Friday, September 18, 2009

Atopic Dermatitis - update on treatment

Pediatrics. 2008;122:812-824.

Clinical Context

AD affects 10% to 20% of children, according to Larsen and Hanifin in the February 2002 issue of Immunology and Allergy Clinics of North America. The primary factors in AD are epidermal barrier function defects and skin inflammation. The diagnosis of AD is based on combined essential, important, and associated nonspecific features. Essential features include pruritus, eczematous dermatitis, typical morphologic features with age-specific patterns, and chronic or relapsing nature.

This review of AD describes the management of AD, including topical corticosteroids, topical calcineurin inhibitors, and new treatments.

Study Highlights

Education is a crucial part of management:
A 6-week education program for parents resulted in improved quality of life and eczema severity for their children older than 12 months.
Comprehensive centers can provide care in dermatology, allergy, infectious disease, and behavioral psychology.

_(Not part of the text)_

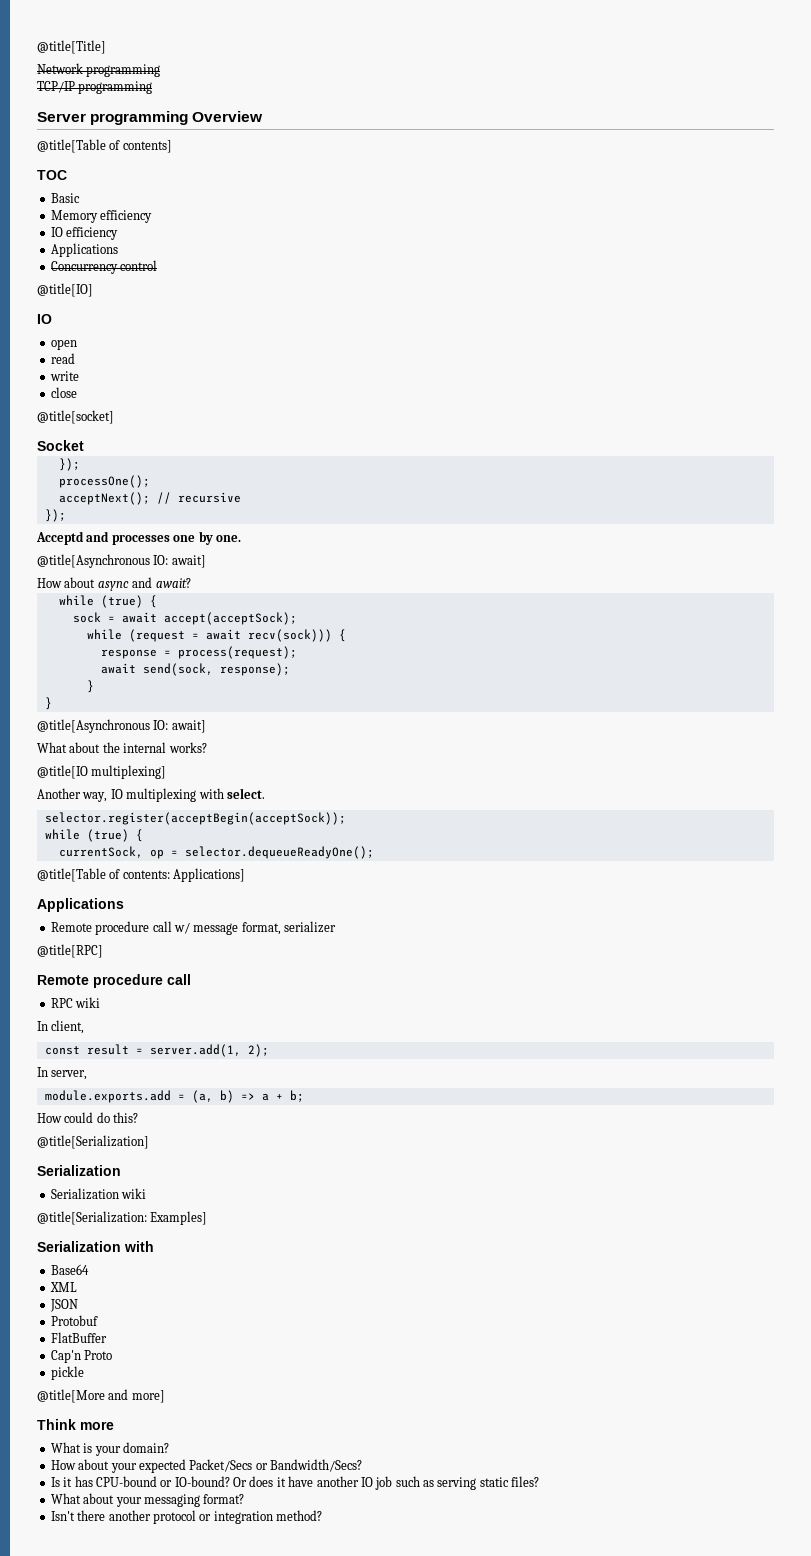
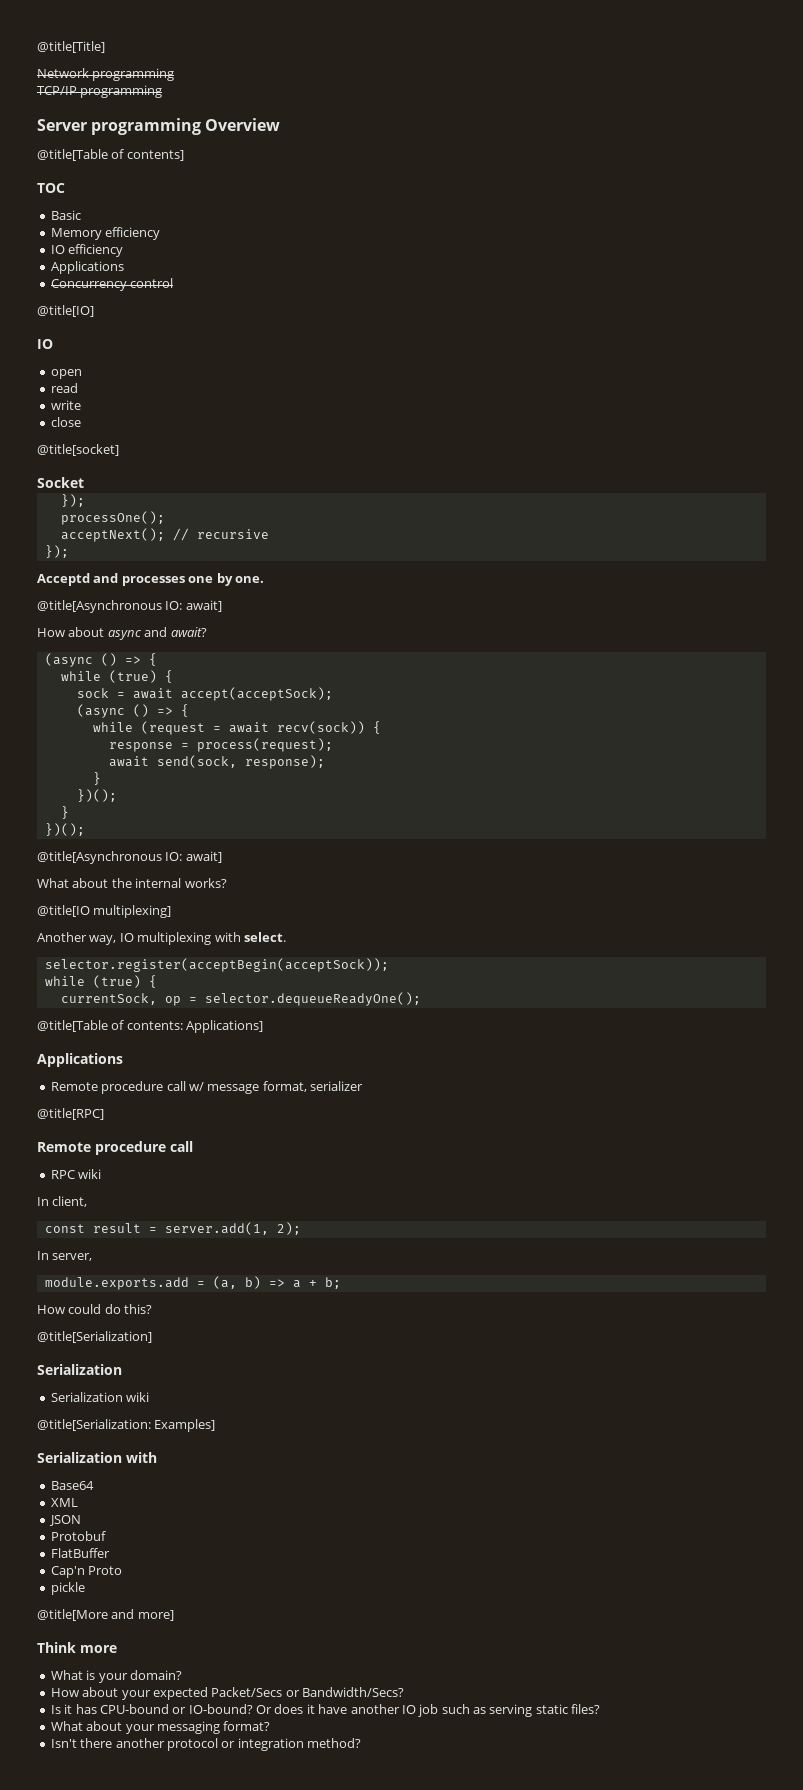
(191, 583) none -> [44,653,157,667] // (async () => {
(297, 618) none -> [76,704,189,718] // (async () => {
[247,629,332,642] recv(sock))) -> [276,721,365,734] recv(sock))
[44,697,52,710] // } -> [76,789,117,802] [60,806,69,819] [44,823,85,836] // })(); // } // })();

Trigger avoidance measures include mattress covers, low-pile carpet, pets that do not produce dander, and avoidance of known food allergens.
The American Academy of Pediatrics 2008 breast-feeding guidelines recommend exclusive breast-feeding for at least 4 months to decrease AD incidence in the first 2 years of life in children at high risk for AD.
There is no evidence that delaying solid food, including cow's milk, fish, eggs, and peanut-containing foods, after ages 4 to 6 months protects against AD.
Studies on probiotic effects on risk for AD had conflicting results.
Skin care recommendations include dye-free, fragrance-free emollients and moisturizers applied at least twice a day, ointments, and ceramide-rich products.
"510(k) medical devices" are approved by the US Food and Drug Administration as new barrier products.
Bathing in lukewarm water with moisturizing cleanser for several minutes once or twice a day should be followed by use of a towel to pat dry and emollients.
Avoid fragrance soaps or bubble baths.
First-line treatment of AD flares is topical corticosteroids:
Class I are most potent and class VII, least potent.
Adverse effects are skin atrophy, striae, telangiectasias, hypopigmentation, rosacea, perioral dermatitis, acne, cataracts, glaucoma, hypothalamic-pituitary-adrenal axis suppression, growth retardation, and bone density reduction.
Twice-a-day use has the same effect as once-a-day use.
The topical calcineurin inhibitors tacrolimus and pimecrolimus are second-line treatment for short-term and noncontinuous long-term use in immunocompetent patients at least 2 years old with moderate to severe AD:
Long-term safety is not known, according to 2006 US Food and Drug Administration boxed warning.
Indications include AD persistence or frequent flares requiring almost continuous topical corticosteroids and involvement of sensitive skin areas.
Sedating antihistamines hydroxyzine and diphenhydramine might improve sleep but do not directly affect AD-related pruritus.
Possible complications include overgrowth of S aureus, Molluscum contagiosum, eczema herpeticum, eczema vaccinatum, and fungal infections.
If bacterial superinfection occurs, culture for methicillin-resistant S aureus should be considered.
Diluted bleach baths can decrease local skin infections and need for systemic antibiotics.
Wet wraps and once-daily topical corticosteroids are effective for severe or refractory AD, but close supervision is needed because of risk for skin maceration or secondary infection.
Systemic immunomodulatory therapies can be used for refractory AD:
Multiple phototherapy sessions
Short-term cyclosporine; long-term use can be linked with hypertension and renal toxicity
Azathioprine monotherapy; monitor blood cell counts and liver function tests
Mycophenolate mofetil appears safe; prospective controlled studies are needed.
Dermatology referral indications include moderate or severe AD, poor response to moderate-potency topical corticosteroids, persistent AD, frequent flares, AD-related hospitalization, and systemic therapy.
Other specialty referrals include allergy referral for suspected specific triggers and gastroenterology or immunology referral for possible eosinophilic gastroenteritis or esophagitis with failure to thrive or frequent systemic infections.

Pearls for Practice

In children with atopic dermatitis, the first-line treatment is topical corticosteroids, with potency ranging from the least potent class VII to the most potent class I. Second-line treatment of frequent flares or sensitive skin areas is a topical calcineurin inhibitor, for use in children 2 years or older.
New treatment modalities for children with atopic dermatitis include education models; bleach bath; wet wraps; and systemic immunomodulatory therapies, including phototherapy, cyclosporine, azathioprine, and mycophenolate mofetil.